## WYBRANY TEKST

W jeźówkach odmianowych się "odkochałam" dawno temu, bo jakoś nie chcą pozostawać dłużej w moim ogrodzie, ale te róźowe są niezawodne i też są piękne.
Dorotko, bakłażanami się nie pochwalę, chyba, że przetrwają do wiosny i okażą się dwuletnie, bo na razie stoją w miejscu. Pewnie im zbyt ciasno w doniczkach.
Warzywnik przeniosłam do kilku skrzyń, bo dla mnie to i tak zbyt duży areał, a kwiatków nigdy za wiele.
U mnie białe floksy dają niewiele siewek, mam raczej różowe, a to kwiatki kilku ubiegłorocznych siewek.
Maryniu, Twoje życzenia się spełniły w całej rozciągłości, to był piękny czas.
Niestety, wszystko co dobre szybko się kończy i trzeba było się rozstać z rodzinką jak i z pięknymi kwitnieniami. Po deszczach ogród jakby październikowy, ale dali nam trochę słońca, to może jeszcze na trochę lato wróci?

## UDOSTĘPNIONE DANE
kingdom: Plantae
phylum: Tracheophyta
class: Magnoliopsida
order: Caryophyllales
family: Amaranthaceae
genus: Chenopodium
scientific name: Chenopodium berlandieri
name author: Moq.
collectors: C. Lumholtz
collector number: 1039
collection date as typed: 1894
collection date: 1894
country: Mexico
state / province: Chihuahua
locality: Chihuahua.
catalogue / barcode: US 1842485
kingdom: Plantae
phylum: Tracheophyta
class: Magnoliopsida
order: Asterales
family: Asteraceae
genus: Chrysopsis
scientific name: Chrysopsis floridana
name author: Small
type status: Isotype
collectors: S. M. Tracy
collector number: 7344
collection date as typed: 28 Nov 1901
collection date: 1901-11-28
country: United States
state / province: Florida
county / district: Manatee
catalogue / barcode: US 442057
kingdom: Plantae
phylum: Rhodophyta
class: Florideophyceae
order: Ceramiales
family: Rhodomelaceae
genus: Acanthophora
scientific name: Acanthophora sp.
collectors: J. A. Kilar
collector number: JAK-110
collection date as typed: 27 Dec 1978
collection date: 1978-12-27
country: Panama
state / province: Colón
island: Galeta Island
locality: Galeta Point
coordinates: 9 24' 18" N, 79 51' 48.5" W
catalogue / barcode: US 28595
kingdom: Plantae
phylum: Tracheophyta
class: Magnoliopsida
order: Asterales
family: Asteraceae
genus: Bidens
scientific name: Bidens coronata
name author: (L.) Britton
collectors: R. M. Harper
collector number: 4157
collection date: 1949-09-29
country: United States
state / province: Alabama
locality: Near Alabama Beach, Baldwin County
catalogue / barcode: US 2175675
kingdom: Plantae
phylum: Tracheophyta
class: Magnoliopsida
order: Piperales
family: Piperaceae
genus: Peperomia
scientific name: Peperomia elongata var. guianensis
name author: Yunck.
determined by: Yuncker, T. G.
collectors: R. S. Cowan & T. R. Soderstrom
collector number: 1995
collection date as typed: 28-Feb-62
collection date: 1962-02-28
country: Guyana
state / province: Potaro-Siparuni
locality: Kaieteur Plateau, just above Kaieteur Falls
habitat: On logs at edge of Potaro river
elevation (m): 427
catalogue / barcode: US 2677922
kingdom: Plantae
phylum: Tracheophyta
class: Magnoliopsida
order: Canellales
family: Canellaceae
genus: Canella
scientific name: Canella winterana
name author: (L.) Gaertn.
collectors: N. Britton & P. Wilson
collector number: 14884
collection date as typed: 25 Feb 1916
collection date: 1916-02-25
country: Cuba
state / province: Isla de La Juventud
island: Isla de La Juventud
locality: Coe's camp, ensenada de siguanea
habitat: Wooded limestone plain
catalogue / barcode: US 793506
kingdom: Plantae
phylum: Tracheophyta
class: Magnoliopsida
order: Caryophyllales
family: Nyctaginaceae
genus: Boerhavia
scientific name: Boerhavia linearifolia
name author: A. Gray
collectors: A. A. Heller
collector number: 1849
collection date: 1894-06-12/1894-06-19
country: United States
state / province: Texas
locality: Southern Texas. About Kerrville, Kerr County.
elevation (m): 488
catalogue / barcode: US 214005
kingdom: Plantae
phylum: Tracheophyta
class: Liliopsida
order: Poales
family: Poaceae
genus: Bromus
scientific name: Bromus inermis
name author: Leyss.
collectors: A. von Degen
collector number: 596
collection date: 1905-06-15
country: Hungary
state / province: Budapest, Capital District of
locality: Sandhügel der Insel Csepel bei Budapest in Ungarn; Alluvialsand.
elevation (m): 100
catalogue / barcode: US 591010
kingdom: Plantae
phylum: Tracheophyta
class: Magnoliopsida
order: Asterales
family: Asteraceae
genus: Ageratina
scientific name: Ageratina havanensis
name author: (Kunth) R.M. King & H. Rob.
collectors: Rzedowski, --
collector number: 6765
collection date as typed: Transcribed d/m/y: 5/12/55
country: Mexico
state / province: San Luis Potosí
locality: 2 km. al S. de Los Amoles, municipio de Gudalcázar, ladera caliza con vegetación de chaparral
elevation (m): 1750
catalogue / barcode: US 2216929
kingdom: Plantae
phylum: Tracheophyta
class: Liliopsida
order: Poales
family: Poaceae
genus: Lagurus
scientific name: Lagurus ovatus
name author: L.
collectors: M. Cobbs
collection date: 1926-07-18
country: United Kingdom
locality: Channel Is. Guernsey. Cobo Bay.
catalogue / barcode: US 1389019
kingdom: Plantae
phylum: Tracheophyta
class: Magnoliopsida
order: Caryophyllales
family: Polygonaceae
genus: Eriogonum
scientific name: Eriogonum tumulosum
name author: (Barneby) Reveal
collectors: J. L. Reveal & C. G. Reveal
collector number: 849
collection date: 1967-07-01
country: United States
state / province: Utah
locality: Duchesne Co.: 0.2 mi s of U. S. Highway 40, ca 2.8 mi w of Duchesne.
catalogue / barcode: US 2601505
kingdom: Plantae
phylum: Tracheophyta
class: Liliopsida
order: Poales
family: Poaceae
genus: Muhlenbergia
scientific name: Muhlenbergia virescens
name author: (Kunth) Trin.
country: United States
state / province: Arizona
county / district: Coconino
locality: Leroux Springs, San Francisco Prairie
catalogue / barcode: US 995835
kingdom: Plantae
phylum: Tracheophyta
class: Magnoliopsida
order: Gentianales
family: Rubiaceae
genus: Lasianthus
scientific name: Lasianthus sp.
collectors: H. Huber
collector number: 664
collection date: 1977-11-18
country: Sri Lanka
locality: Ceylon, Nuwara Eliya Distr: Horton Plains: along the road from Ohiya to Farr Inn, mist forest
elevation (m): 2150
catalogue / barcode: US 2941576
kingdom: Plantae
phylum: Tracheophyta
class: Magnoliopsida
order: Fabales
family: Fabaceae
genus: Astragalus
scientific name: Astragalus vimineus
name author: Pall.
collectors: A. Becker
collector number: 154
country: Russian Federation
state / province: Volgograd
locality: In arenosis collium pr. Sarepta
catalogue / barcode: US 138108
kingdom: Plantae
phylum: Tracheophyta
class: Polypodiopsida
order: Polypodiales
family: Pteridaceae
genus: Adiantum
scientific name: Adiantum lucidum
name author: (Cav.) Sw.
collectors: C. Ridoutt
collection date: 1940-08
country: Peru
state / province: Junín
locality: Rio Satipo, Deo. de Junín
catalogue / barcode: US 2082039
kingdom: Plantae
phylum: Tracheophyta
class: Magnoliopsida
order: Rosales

## POLECENIA
- a) Odpowiedz krótko na pytania do tekstu:
(i) Jakie jeżówki są opisane jako niezawodne?
(ii) Dokąd przeniesiono warzywnik?
(iii) Floksy w jakim kolorze dają niewiele siewek?
- b) Powtórz słowo w słowo fragment tekstu między „Dorotko, bakłażanami się” a „był piękny czas.”, włącznie z tymi słowami.
Odpowiadaj wyłącznie na podstawie tekstu.

## POPRAWNE ODPOWIEDZI
- a)
(i) Różowe.
(ii) Do kilku skrzyń.
(iii) Białe.

- b)
Dorotko, bakłażanami się nie pochwalę, chyba, że przetrwają do wiosny i okażą się dwuletnie, bo na razie stoją w miejscu. Pewnie im zbyt ciasno w doniczkach.
Warzywnik przeniosłam do kilku skrzyń, bo dla mnie to i tak zbyt duży areał, a kwiatków nigdy za wiele.
U mnie białe floksy dają niewiele siewek, mam raczej różowe, a to kwiatki kilku ubiegłorocznych siewek.
Maryniu, Twoje życzenia się spełniły w całej rozciągłości, to był piękny czas.